Edna Schultz loved flowers — especially roses — and worked hard for decades to make sure others could enjoy them as much as possible.
You may have seen her work a time or two. Those who like to stroll through the Julia Davis Rose Garden or enjoy the flower competition at the Western Idaho Fair can thank Schultz for turning her life-long love of flowers into support for the garden and the competition.
Schultz loved flowers so much that she told her friends she didn’t want a memorial service after her death. She told them their time would be better spent remembering her when they see and smell a blooming rose or chrysanthemum. And if they wanted to make a contribution in her name, the preferred destination was to the Julia Davis Rose Garden, a colorful oasis of 2,400 roses of all shapes and colors.
“Edna was an original — and an inspiration to be around,” said Amy Dohmen, the current president of the Idaho Rose Society, a group Shultz helped form in 1978 and that raises money to maintain the rose garden in Boise’s Julia Davis Park. “She was the last founding member, and her passing marks the end of an era.
“Even when she got sick (in the early 2000s) and couldn’t be an active member anymore, Edna’s first question was always ‘How are the roses?’ ”
Shultz also was in charge of the flower show at the Western Idaho Fair from 1974 to 1990. Dohmen said one time Schultz used dark beer bottles as makeshift vases so the roses stood out from other flowers at the fair.

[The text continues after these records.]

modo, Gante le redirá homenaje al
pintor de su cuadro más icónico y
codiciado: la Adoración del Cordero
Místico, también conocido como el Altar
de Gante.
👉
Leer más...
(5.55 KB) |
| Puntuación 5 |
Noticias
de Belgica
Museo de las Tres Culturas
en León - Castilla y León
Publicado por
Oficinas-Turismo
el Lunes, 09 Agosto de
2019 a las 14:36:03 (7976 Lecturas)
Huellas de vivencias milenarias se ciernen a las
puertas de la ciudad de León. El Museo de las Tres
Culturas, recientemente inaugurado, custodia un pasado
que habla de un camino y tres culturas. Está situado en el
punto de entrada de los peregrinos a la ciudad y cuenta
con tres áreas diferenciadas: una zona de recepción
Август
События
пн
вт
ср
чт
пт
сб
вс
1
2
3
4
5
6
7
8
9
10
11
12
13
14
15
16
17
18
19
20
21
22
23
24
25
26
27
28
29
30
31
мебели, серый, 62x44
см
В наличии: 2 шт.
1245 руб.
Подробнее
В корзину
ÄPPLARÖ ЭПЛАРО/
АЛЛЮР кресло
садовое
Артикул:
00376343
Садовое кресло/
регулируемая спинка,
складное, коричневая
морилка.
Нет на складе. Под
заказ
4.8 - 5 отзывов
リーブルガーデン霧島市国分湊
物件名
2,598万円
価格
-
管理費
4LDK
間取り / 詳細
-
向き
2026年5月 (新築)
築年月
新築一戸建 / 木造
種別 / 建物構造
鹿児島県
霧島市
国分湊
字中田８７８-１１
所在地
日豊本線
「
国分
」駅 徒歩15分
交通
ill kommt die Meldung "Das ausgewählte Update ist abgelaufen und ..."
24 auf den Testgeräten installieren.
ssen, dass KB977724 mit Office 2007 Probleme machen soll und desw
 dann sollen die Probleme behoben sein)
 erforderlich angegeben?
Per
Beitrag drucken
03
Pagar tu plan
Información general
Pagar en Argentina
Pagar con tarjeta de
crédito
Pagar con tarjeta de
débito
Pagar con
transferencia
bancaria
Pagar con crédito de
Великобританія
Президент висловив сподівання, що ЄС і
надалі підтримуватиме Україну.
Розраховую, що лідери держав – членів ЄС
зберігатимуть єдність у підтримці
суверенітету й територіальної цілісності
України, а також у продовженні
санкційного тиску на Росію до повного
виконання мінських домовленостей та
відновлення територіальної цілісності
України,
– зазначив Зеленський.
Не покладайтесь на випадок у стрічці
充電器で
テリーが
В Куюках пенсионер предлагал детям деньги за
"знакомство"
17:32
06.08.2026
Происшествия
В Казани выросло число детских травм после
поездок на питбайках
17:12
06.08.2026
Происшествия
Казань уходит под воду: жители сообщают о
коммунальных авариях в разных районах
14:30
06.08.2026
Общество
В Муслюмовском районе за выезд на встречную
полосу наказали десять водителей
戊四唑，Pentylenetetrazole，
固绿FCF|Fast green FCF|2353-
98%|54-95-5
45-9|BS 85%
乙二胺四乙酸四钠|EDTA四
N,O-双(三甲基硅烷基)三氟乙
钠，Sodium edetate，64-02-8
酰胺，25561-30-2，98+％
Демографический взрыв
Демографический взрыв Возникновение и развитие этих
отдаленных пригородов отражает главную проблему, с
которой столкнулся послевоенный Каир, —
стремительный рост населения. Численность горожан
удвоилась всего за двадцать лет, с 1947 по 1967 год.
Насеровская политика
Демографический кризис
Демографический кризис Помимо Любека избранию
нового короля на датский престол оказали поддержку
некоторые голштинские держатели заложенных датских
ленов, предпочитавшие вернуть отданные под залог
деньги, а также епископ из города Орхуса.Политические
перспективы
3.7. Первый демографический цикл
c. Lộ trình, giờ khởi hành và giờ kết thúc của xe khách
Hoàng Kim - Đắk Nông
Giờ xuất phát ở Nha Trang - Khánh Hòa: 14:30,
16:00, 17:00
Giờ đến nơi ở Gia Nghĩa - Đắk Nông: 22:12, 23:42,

Her love of flowers meant some travel: Shultz judged flower shows throughout the Pacific Northwest for many years. She also was an active member of the Golden Garden Club and the Chrysanthemum Club, in addition to her work with the Idaho Rose Society.
The 91-year-old Schultz died of natural causes on April 14 at a local care facility.
She was born in August 1919 on her family farm near Weiser. She loved to work in the orchards with her father and brother at their Fruitland-area farm. She graduated from Fruitland High School in 1937. That’s when she first moved to Boise so she could attend Boise Business College and the Buss Grimm School of Business before being hired as the first secretary of the Boise Police Department. She worked at the department until 1941.
Schultz also worked at Gowen Field, where she met her future husband, Joe Schultz, and at Mountain Home Air Force Base. She married Joe in 1944, and they moved to Louisiana and Chicago before returning to Boise in 1948, which is when Edna began working on her gardening and flower activities.
While the idea for the Julia Davis Rose Garden may have originated in the 1930s with H.C. Schuppel, who was a chairman of a Men’s Garden Club called the Cut Worms and who didn’t want any women to be involved, it is groups like the Idaho Rose Society and women like Schultz who have helped the garden become what it is now.
One of the garden’s most prestigious accomplishments is an accreditation from All America Rose Selections Public Rose Garden. That means it gets 10 bushes of each year’s AARS All American rose winners.
Schultz and her fellow Idaho Rose Club members also helped create the Memorial Rose Fund in 1979, which uses donations to fund memorials such as the fountains in the rose garden.
Dohmen said Edna Schultz wasn’t able to be involved in the Idaho Rose Society for the last several years because of early onset Alzheimer’s, but even when she struggled to remember other things, she never forgot her love of flowers.
Edna Schultz is survived by her son, Richard.